大卫·波德维尔认为:“中间层面”理论(middle-level)的研究更接近传统的学术研究,侧重于深入的研讨问题。它既有经验主义的部分,又具备理论性。
“中间层面”理论最主要的研究领域,是对电影制作者、文类和民族电影的经验主义研究。这个传统由同性恋“酷儿理论”、女性主义、少数民族和后殖民主义的研究扩展而来,促使当代的研究者们着手研究长期被“正统”的电影史忽略的电影、电影制作者和第三世界电影。一方面出现了对于电影史学研究的“修正主义”思潮,其间出现了很多对电影实业的各个方面(包括经济史、制片史、文化史、人口学)的翔实考察,产生了“新电影史”的风潮。另一方面涉及电影放映的实践问题,对观众构成和女性观众们热衷的电影产生了考察的兴趣。

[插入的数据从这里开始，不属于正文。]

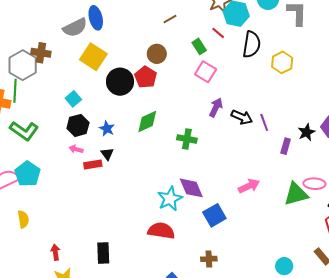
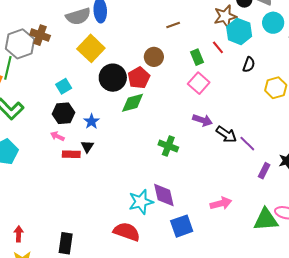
black semicircle: (252, 44) -> (249, 65), size x0.6
purple arrow: (216, 107) -> (202, 120), turned 72
green diamond: (147, 121) -> (133, 103), moved
purple line: (264, 122) -> (247, 144), turned -36

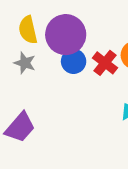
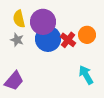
blue circle: (74, 61) -> (48, 39), size x1.6

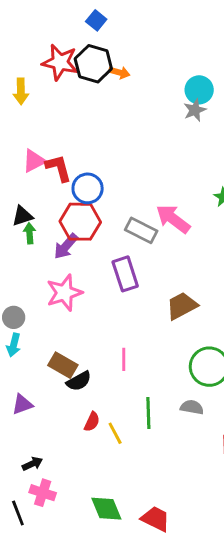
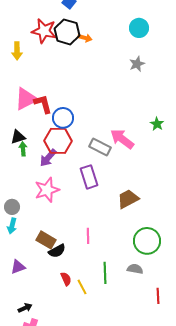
cyan circle: (199, 90) -> (139, 28), moved
pink triangle: (34, 161) -> (26, 99), size x1.4
red semicircle: (92, 422) -> (66, 279), turned -48

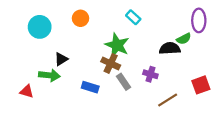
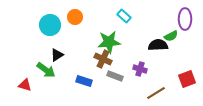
cyan circle: (40, 27) -> (50, 25), moved
green star: (117, 45) -> (109, 42), turned -30
green arrow: (49, 75) -> (46, 70), turned 30
gray rectangle: (124, 82) -> (115, 76), turned -35

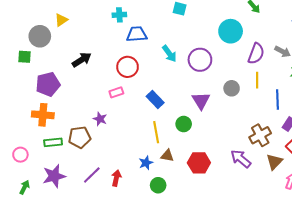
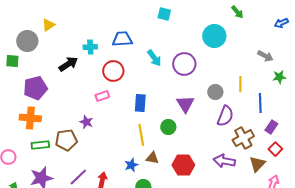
cyan cross: (119, 15) -> (90, 47), moved
purple semicircle: (256, 54) -> (225, 116), moved
blue rectangle: (155, 100) -> (140, 103), turned 48
purple arrow: (241, 159) -> (224, 161), turned -30

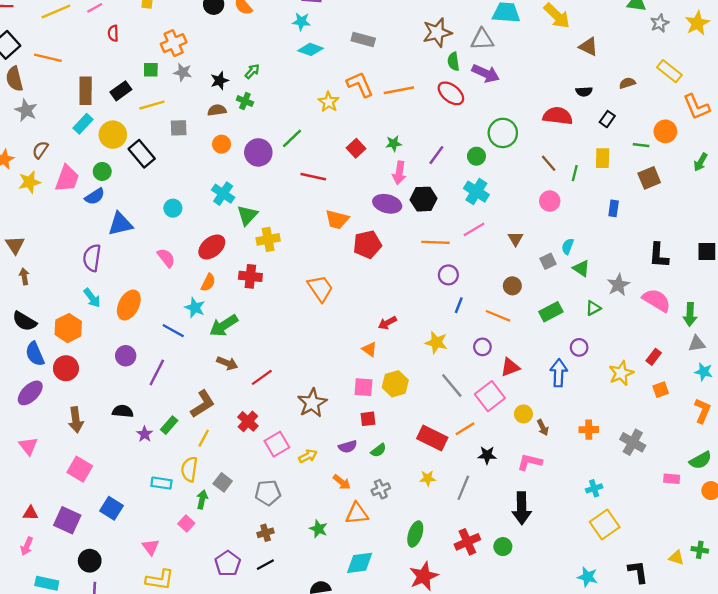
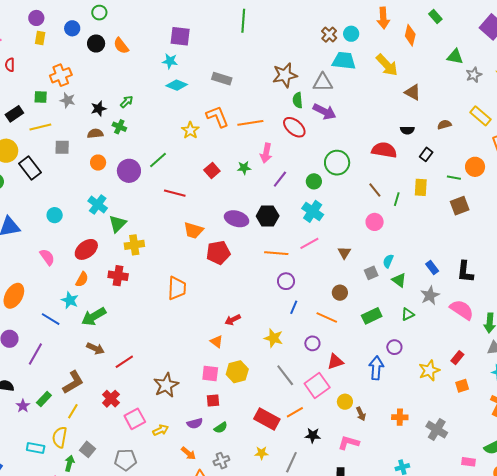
pink arrow: (399, 173) -> (266, 153), moved
blue rectangle: (614, 208) -> (432, 267), moved, turned -48
orange trapezoid: (320, 288) -> (177, 288), turned 35

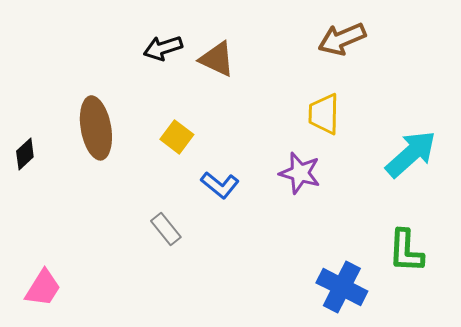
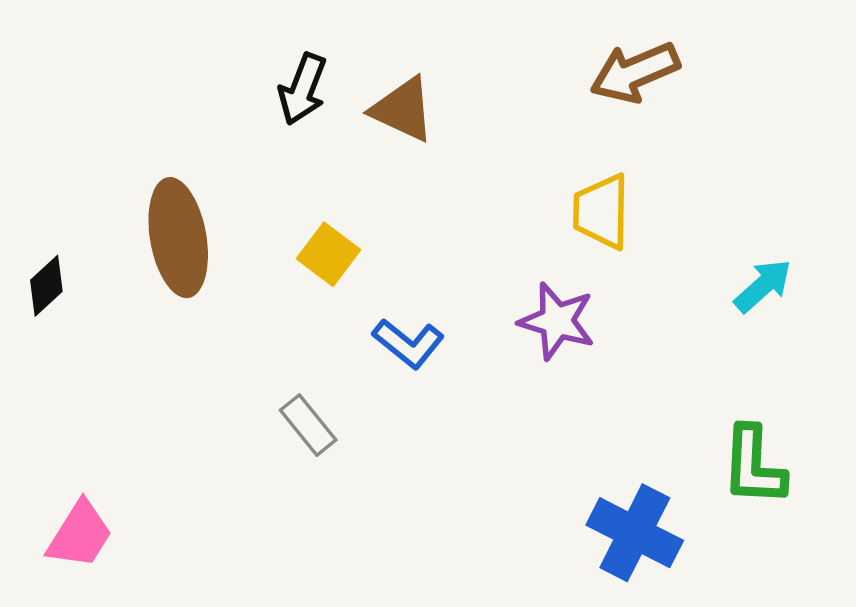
black arrow: (163, 48) -> (303, 89), turned -51
cyan arrow: (411, 154) -> (763, 286), size x0.6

波德维尔编著的《世界电影史》,其中很大的篇幅是对第三世界国家电影史的简要概括。波德维尔也因为自身对于不同地域、不同国别的电影发展史的关注,特别是对亚、非、拉美地区和国家的电影史研究而独具视野。此外,他还格外热衷于关注日本电影和中国香港电影制作工艺的历史传统及发展变化,这都是他对“中间层面”这一主要研究领域的贡献。
中间层面的另一个研究领域是对“电影风格史”的关注。自20世纪20年代以来,一种“电影语言进化”的模式统领了电影史研究,它被与某种“电影句法”功能的拓展联系起来。运用摄影机运动、镜头、剪辑、特写的无声电影被视为电影叙事的方式。巴赞及与其《新批评》同时代的人曾经反驳这种观点,但很快奥逊·威尔斯和新现实主义者又重新恢复了这种从“梅里爱—格里菲斯—苏联蒙太奇和古典先锋派”以来的传统。而到了20世纪60年代以后,当代先锋派提出:朝着叙事连续性方向发展是电影发展的唯一路径。自20世纪70年代中期以来,研究文体风格的历史学家揭示了更为精妙复杂的电影技术史实。电影风格研究使得关于灯光和舞台的发展、宽银幕的出现、有声电影研究这些具体的问题全都被纳入研究体系中来。
不难看出,这些“中间层面”的研究是由问题驱动而不是由理论驱动的,中间层面的问题可以在电影美学、机制、受众反应之间跨越传统观念的界限。
波德维尔的著作《电影风格史》《聚光灯下:电影的场面调度》都是对于电影风格史的当代研究;而他关于小津安二郎的电影诗学、卡尔·德莱叶的电影风格探讨,也是风格研究的进一步细化和深化;至于他关于“宽银幕”出现后电影美学风格的延续和变革的论文,更是“中间层面”的“风格研究”最有说服力的研究实践成果之一。
波德维尔进一步指出:“这种对电影史研究加以修正的热潮并非中间层面的研究崛起的唯一标志。”[1]诺埃尔·卡罗尔的“碎片式的理论”构成了一种类似的策略:不是从主体、意识形态或总体文化意义上来建立理论,而根据特定的现象建构理论。对特殊的具体问题展开研究、电影叙事学研究以及关于“观众行为”的假设,都是中间层面研究领域的构成部分,它们动摇了“主体—位置”和“文化主义”两者的基石。
在观众行为的问题上,波德维尔提出了关于“谁第一个眨眼”这一视觉现象的假设;在叙事学领域,他从自下而上的中间层面对电影叙事过程进行了研究。波德维尔的电影叙事理论有着认知主义的理论背景,这一立场试图通过诉诸心智再现的过程、自然化的过程和理性的动力,以理解人的思想、情感与行为、认知主义倾向灵活的思考构建,因而往往同其他理论相结合。强调观众建构对电影叙事的重要性在一定程度上冲击着传统叙事理论基于文本自足的看法。经典的叙事理论是基于文本自足的论证与分析,而波德维尔的叙事理论则是从电影的观众认知与意义构建来思考的,是“中间层面”在理论和实践上的重要佐证。